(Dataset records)
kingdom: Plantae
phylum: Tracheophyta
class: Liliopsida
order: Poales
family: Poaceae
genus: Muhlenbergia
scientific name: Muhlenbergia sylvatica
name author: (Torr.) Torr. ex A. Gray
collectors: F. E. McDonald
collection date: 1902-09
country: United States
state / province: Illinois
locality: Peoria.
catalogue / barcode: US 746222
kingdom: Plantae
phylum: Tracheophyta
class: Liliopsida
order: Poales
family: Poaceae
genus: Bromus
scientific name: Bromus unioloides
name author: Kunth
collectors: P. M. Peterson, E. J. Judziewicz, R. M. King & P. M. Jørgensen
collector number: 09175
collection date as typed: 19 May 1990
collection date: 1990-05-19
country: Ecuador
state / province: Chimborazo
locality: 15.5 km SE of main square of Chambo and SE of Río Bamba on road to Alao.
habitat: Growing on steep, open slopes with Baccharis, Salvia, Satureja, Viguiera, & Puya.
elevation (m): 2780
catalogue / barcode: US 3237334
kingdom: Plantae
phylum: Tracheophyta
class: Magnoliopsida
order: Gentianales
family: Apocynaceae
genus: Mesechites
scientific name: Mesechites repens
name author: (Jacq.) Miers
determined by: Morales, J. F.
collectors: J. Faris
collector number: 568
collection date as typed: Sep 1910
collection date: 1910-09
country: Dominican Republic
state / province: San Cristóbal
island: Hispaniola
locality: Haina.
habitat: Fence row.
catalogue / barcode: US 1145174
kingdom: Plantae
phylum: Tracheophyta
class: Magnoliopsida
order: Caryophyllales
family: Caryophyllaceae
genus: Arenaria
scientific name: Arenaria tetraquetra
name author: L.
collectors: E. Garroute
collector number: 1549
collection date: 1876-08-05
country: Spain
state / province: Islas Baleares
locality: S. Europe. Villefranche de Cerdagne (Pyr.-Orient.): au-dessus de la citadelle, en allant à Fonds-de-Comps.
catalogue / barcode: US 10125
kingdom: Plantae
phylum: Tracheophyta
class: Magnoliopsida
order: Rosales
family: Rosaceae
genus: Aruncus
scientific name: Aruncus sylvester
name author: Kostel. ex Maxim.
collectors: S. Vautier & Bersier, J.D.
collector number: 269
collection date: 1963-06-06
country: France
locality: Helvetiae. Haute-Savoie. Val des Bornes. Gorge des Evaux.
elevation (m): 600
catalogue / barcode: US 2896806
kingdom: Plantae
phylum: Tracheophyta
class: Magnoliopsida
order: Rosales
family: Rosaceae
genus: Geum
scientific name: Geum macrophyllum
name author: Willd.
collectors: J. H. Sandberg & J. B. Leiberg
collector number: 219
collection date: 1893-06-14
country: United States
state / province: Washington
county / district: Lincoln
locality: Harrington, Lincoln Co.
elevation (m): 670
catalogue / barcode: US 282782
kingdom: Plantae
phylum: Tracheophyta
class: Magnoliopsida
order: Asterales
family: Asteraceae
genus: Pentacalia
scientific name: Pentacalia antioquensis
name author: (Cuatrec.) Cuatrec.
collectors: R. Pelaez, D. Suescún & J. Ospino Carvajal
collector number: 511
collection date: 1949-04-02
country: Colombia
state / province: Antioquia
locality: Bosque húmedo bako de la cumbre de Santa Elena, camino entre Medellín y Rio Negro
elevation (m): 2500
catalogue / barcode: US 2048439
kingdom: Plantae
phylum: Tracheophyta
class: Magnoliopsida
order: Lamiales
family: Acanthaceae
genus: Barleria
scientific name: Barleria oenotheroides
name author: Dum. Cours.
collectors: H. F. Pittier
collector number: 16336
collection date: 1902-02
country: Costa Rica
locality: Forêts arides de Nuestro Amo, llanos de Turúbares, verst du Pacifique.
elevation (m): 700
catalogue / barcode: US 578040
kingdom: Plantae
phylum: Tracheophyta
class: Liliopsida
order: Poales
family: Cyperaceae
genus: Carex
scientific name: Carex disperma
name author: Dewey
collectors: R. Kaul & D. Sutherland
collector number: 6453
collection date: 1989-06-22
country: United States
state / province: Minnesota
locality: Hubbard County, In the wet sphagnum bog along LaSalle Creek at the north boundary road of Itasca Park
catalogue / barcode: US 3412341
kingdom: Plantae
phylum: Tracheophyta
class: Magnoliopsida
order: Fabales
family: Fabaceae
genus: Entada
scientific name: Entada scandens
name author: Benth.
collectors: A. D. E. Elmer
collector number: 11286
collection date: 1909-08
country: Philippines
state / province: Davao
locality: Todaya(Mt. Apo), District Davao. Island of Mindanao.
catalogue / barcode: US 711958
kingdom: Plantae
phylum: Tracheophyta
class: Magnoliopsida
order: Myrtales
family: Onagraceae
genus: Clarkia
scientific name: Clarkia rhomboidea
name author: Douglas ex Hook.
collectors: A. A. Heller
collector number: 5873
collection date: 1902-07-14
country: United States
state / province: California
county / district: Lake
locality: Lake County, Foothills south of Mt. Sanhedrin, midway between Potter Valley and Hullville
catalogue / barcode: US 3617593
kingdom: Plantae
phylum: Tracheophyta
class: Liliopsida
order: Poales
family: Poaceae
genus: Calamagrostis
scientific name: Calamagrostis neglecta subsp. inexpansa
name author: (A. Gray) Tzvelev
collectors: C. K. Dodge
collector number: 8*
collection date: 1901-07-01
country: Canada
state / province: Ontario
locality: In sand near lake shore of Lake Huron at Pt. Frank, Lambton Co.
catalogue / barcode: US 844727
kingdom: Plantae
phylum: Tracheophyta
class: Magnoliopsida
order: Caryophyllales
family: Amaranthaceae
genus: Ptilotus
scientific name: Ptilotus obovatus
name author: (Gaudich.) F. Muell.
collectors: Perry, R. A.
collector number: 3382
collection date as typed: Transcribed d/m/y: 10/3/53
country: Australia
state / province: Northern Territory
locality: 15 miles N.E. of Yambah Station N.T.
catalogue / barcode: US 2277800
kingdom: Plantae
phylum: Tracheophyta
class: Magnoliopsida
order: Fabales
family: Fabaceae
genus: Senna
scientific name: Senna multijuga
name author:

- Requirement -
Write every line of the rows above as a numbered list, omitting any blank lines.

- Complete output -
1. kingdom: Plantae
2. phylum: Tracheophyta
3. class: Liliopsida
4. order: Poales
5. family: Poaceae
6. genus: Muhlenbergia
7. scientific name: Muhlenbergia sylvatica
8. name author: (Torr.) Torr. ex A. Gray
9. collectors: F. E. McDonald
10. collection date: 1902-09
11. country: United States
12. state / province: Illinois
13. locality: Peoria.
14. catalogue / barcode: US 746222
15. kingdom: Plantae
16. phylum: Tracheophyta
17. class: Liliopsida
18. order: Poales
19. family: Poaceae
20. genus: Bromus
21. scientific name: Bromus unioloides
22. name author: Kunth
23. collectors: P. M. Peterson, E. J. Judziewicz, R. M. King & P. M. Jørgensen
24. collector number: 09175
25. collection date as typed: 19 May 1990
26. collection date: 1990-05-19
27. country: Ecuador
28. state / province: Chimborazo
29. locality: 15.5 km SE of main square of Chambo and SE of Río Bamba on road to Alao.
30. habitat: Growing on steep, open slopes with Baccharis, Salvia, Satureja, Viguiera, & Puya.
31. elevation (m): 2780
32. catalogue / barcode: US 3237334
33. kingdom: Plantae
34. phylum: Tracheophyta
35. class: Magnoliopsida
36. order: Gentianales
37. family: Apocynaceae
38. genus: Mesechites
39. scientific name: Mesechites repens
40. name author: (Jacq.) Miers
41. determined by: Morales, J. F.
42. collectors: J. Faris
43. collector number: 568
44. collection date as typed: Sep 1910
45. collection date: 1910-09
46. country: Dominican Republic
47. state / province: San Cristóbal
48. island: Hispaniola
49. locality: Haina.
50. habitat: Fence row.
51. catalogue / barcode: US 1145174
52. kingdom: Plantae
53. phylum: Tracheophyta
54. class: Magnoliopsida
55. order: Caryophyllales
56. family: Caryophyllaceae
57. genus: Arenaria
58. scientific name: Arenaria tetraquetra
59. name author: L.
60. collectors: E. Garroute
61. collector number: 1549
62. collection date: 1876-08-05
63. country: Spain
64. state / province: Islas Baleares
65. locality: S. Europe. Villefranche de Cerdagne (Pyr.-Orient.): au-dessus de la citadelle, en allant à Fonds-de-Comps.
66. catalogue / barcode: US 10125
67. kingdom: Plantae
68. phylum: Tracheophyta
69. class: Magnoliopsida
70. order: Rosales
71. family: Rosaceae
72. genus: Aruncus
73. scientific name: Aruncus sylvester
74. name author: Kostel. ex Maxim.
75. collectors: S. Vautier & Bersier, J.D.
76. collector number: 269
77. collection date: 1963-06-06
78. country: France
79. locality: Helvetiae. Haute-Savoie. Val des Bornes. Gorge des Evaux.
80. elevation (m): 600
81. catalogue / barcode: US 2896806
82. kingdom: Plantae
83. phylum: Tracheophyta
84. class: Magnoliopsida
85. order: Rosales
86. family: Rosaceae
87. genus: Geum
88. scientific name: Geum macrophyllum
89. name author: Willd.
90. collectors: J. H. Sandberg & J. B. Leiberg
91. collector number: 219
92. collection date: 1893-06-14
93. country: United States
94. state / province: Washington
95. county / district: Lincoln
96. locality: Harrington, Lincoln Co.
97. elevation (m): 670
98. catalogue / barcode: US 282782
99. kingdom: Plantae
100. phylum: Tracheophyta
101. class: Magnoliopsida
102. order: Asterales
103. family: Asteraceae
104. genus: Pentacalia
105. scientific name: Pentacalia antioquensis
106. name author: (Cuatrec.) Cuatrec.
107. collectors: R. Pelaez, D. Suescún & J. Ospino Carvajal
108. collector number: 511
109. collection date: 1949-04-02
110. country: Colombia
111. state / province: Antioquia
112. locality: Bosque húmedo bako de la cumbre de Santa Elena, camino entre Medellín y Rio Negro
113. elevation (m): 2500
114. catalogue / barcode: US 2048439
115. kingdom: Plantae
116. phylum: Tracheophyta
117. class: Magnoliopsida
118. order: Lamiales
119. family: Acanthaceae
120. genus: Barleria
121. scientific name: Barleria oenotheroides
122. name author: Dum. Cours.
123. collectors: H. F. Pittier
124. collector number: 16336
125. collection date: 1902-02
126. country: Costa Rica
127. locality: Forêts arides de Nuestro Amo, llanos de Turúbares, verst du Pacifique.
128. elevation (m): 700
129. catalogue / barcode: US 578040
130. kingdom: Plantae
131. phylum: Tracheophyta
132. class: Liliopsida
133. order: Poales
134. family: Cyperaceae
135. genus: Carex
136. scientific name: Carex disperma
137. name author: Dewey
138. collectors: R. Kaul & D. Sutherland
139. collector number: 6453
140. collection date: 1989-06-22
141. country: United States
142. state / province: Minnesota
143. locality: Hubbard County, In the wet sphagnum bog along LaSalle Creek at the north boundary road of Itasca Park
144. catalogue / barcode: US 3412341
145. kingdom: Plantae
146. phylum: Tracheophyta
147. class: Magnoliopsida
148. order: Fabales
149. family: Fabaceae
150. genus: Entada
151. scientific name: Entada scandens
152. name author: Benth.
153. collectors: A. D. E. Elmer
154. collector number: 11286
155. collection date: 1909-08
156. country: Philippines
157. state / province: Davao
158. locality: Todaya(Mt. Apo), District Davao. Island of Mindanao.
159. catalogue / barcode: US 711958
160. kingdom: Plantae
161. phylum: Tracheophyta
162. class: Magnoliopsida
163. order: Myrtales
164. family: Onagraceae
165. genus: Clarkia
166. scientific name: Clarkia rhomboidea
167. name author: Douglas ex Hook.
168. collectors: A. A. Heller
169. collector number: 5873
170. collection date: 1902-07-14
171. country: United States
172. state / province: California
173. county / district: Lake
174. locality: Lake County, Foothills south of Mt. Sanhedrin, midway between Potter Valley and Hullville
175. catalogue / barcode: US 3617593
176. kingdom: Plantae
177. phylum: Tracheophyta
178. class: Liliopsida
179. order: Poales
180. family: Poaceae
181. genus: Calamagrostis
182. scientific name: Calamagrostis neglecta subsp. inexpansa
183. name author: (A. Gray) Tzvelev
184. collectors: C. K. Dodge
185. collector number: 8*
186. collection date: 1901-07-01
187. country: Canada
188. state / province: Ontario
189. locality: In sand near lake shore of Lake Huron at Pt. Frank, Lambton Co.
190. catalogue / barcode: US 844727
191. kingdom: Plantae
192. phylum: Tracheophyta
193. class: Magnoliopsida
194. order: Caryophyllales
195. family: Amaranthaceae
196. genus: Ptilotus
197. scientific name: Ptilotus obovatus
198. name author: (Gaudich.) F. Muell.
199. collectors: Perry, R. A.
200. collector number: 3382
201. collection date as typed: Transcribed d/m/y: 10/3/53
202. country: Australia
203. state / province: Northern Territory
204. locality: 15 miles N.E. of Yambah Station N.T.
205. catalogue / barcode: US 2277800
206. kingdom: Plantae
207. phylum: Tracheophyta
208. class: Magnoliopsida
209. order: Fabales
210. family: Fabaceae
211. genus: Senna
212. scientific name: Senna multijuga
213. name author:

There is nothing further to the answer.